Thursday, July 10, 2014

Within-Subject Error Bars

Psychologists and neuroscientists often plot error bars to show the variability in their obtained results. Very often, the error bar shows the standard error of the mean, or SEM. A quick rule of thumb when looking at graphs is to check whether the error bars between conditions overlap - if they do, you can conclude that the the means are NOT significantly different at p < 0.05. Note that the converse is not true, that is, non-overlapping error bars ≠ significant difference. The means have to be approximately 3SEM apart (assuming the two means have similar SEMs).

This rule, however, only applies to between-subject designs. What about within-subject (i.e. repeated measures) designs? Error bars would be too large as they take into account both between-subject and within-subject variance (variability in the paired difference between the different conditions in the same subject). In my opinion, plotting between-subject SEM for within-subject tests (e.g. paired t-tests) is meaningless, because conflating between-subject and within-subject variance makes the error bars uninterpretable.
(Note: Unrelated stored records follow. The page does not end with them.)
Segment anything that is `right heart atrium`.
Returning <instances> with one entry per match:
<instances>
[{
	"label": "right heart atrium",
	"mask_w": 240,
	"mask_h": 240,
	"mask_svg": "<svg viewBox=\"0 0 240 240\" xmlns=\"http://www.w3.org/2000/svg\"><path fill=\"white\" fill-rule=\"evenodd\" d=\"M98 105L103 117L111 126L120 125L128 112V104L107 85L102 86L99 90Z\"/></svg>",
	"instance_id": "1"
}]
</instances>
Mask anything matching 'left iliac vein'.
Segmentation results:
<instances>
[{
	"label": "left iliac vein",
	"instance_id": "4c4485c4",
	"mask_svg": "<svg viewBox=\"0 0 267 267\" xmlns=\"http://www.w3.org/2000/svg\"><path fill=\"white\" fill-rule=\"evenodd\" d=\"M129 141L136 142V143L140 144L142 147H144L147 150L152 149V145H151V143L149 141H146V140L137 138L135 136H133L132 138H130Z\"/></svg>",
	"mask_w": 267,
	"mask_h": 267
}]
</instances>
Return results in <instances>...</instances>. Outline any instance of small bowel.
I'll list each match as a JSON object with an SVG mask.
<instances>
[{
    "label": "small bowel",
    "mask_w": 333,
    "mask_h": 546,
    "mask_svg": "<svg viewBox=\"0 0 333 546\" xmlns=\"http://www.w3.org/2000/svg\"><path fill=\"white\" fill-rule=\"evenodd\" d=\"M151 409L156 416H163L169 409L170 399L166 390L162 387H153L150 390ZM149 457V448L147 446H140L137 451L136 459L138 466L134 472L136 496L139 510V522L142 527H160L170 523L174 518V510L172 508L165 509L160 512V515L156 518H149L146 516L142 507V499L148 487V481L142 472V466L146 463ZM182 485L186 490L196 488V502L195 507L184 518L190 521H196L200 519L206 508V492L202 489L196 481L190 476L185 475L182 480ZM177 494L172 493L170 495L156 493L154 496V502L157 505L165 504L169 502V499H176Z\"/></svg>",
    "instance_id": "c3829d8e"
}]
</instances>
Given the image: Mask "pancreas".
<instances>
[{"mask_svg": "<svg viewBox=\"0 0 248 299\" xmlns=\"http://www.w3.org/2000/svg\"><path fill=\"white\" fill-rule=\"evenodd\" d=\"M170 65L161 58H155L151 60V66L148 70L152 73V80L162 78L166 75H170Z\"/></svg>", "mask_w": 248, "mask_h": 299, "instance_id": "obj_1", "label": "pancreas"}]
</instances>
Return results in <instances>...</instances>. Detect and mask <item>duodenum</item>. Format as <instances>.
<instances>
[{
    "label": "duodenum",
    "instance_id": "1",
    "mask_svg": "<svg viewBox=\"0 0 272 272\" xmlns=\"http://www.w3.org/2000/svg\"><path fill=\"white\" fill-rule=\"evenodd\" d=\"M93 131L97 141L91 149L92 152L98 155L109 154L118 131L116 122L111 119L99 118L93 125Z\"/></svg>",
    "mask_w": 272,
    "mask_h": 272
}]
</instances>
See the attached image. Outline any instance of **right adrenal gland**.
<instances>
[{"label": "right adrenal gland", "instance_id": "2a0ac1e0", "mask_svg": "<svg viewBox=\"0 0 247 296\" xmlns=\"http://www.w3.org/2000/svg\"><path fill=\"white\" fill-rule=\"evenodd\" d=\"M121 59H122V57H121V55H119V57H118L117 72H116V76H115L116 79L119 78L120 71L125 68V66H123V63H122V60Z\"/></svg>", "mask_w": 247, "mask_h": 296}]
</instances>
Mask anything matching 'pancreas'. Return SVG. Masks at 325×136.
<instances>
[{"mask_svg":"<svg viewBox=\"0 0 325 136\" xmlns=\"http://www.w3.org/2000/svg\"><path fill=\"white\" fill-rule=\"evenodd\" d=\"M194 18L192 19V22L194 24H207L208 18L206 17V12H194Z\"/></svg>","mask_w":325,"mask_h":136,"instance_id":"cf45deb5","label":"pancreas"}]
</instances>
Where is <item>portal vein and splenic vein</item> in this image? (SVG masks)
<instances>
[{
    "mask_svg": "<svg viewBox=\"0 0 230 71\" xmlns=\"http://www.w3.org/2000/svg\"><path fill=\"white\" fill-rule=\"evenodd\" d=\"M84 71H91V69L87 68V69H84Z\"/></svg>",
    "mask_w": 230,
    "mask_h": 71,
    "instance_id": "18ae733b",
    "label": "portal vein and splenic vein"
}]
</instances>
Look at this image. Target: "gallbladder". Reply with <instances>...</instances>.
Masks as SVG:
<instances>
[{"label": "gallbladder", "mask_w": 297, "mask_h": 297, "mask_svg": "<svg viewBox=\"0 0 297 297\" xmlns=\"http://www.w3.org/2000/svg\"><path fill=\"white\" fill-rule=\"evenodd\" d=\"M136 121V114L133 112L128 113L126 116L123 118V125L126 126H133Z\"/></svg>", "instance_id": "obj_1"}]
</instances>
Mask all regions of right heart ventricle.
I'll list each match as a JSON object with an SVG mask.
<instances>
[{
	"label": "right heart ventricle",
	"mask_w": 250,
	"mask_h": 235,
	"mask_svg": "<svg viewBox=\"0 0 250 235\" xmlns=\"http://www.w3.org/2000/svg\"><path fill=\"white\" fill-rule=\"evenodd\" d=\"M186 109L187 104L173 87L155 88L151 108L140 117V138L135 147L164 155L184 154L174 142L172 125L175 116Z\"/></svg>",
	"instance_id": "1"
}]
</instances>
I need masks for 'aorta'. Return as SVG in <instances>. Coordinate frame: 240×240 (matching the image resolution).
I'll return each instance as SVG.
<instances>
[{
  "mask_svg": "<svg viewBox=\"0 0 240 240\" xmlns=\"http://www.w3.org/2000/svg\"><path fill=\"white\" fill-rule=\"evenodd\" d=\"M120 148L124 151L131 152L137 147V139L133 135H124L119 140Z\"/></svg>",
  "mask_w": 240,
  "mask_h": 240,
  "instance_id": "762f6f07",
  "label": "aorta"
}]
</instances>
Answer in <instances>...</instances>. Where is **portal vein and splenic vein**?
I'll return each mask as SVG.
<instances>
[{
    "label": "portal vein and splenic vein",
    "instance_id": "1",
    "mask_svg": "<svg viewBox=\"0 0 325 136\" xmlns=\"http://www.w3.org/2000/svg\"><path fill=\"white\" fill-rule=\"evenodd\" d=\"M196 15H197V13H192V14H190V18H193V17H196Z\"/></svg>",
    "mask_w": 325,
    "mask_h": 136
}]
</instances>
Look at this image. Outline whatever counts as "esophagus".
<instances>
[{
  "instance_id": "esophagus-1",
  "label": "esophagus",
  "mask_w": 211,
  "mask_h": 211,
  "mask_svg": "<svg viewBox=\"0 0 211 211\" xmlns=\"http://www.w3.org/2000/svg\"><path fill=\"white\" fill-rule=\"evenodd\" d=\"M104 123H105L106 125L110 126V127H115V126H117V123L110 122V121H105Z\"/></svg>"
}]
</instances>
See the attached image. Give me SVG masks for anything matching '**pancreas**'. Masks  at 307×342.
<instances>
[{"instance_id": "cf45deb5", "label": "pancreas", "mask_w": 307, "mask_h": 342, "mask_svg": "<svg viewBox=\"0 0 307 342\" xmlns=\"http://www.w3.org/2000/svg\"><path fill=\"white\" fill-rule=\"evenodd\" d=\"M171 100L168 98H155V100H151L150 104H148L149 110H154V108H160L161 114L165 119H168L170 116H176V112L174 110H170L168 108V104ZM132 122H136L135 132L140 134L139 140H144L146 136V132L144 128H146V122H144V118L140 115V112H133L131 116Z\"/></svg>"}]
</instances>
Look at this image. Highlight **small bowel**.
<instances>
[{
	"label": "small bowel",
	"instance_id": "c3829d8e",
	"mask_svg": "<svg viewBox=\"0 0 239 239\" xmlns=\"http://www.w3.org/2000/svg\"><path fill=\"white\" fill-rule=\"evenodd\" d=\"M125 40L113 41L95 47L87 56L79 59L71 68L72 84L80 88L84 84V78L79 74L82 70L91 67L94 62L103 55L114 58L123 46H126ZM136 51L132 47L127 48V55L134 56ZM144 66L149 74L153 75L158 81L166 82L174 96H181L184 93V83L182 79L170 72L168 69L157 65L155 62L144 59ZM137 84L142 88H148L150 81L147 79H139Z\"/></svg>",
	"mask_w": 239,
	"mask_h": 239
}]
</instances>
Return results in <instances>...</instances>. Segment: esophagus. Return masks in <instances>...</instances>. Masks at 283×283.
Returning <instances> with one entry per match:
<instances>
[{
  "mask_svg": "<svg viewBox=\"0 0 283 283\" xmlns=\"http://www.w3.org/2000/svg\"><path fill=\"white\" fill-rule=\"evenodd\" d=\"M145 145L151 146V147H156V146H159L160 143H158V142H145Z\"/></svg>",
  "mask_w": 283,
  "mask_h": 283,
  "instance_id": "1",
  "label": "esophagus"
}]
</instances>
A solution was first proposed by Loftus and Masson (1994). Briefly, it involves running a repeated measures anova, and taking the mean squared error (MSE) from the appropriate (repeated-measures) ANOVA analysis (i.e. the denominator from the appropriate F-test). SEMwithin can then be calculated by taking the square root of MS divided by N. This procedure works because a repeated-measures ANOVA removes between-subject variance first, so the MSE captures only within-subject variability.

If all you want to know is how to plot within-subject error bars, you can stop reading here. If you would like a more nuanced discussion, read on.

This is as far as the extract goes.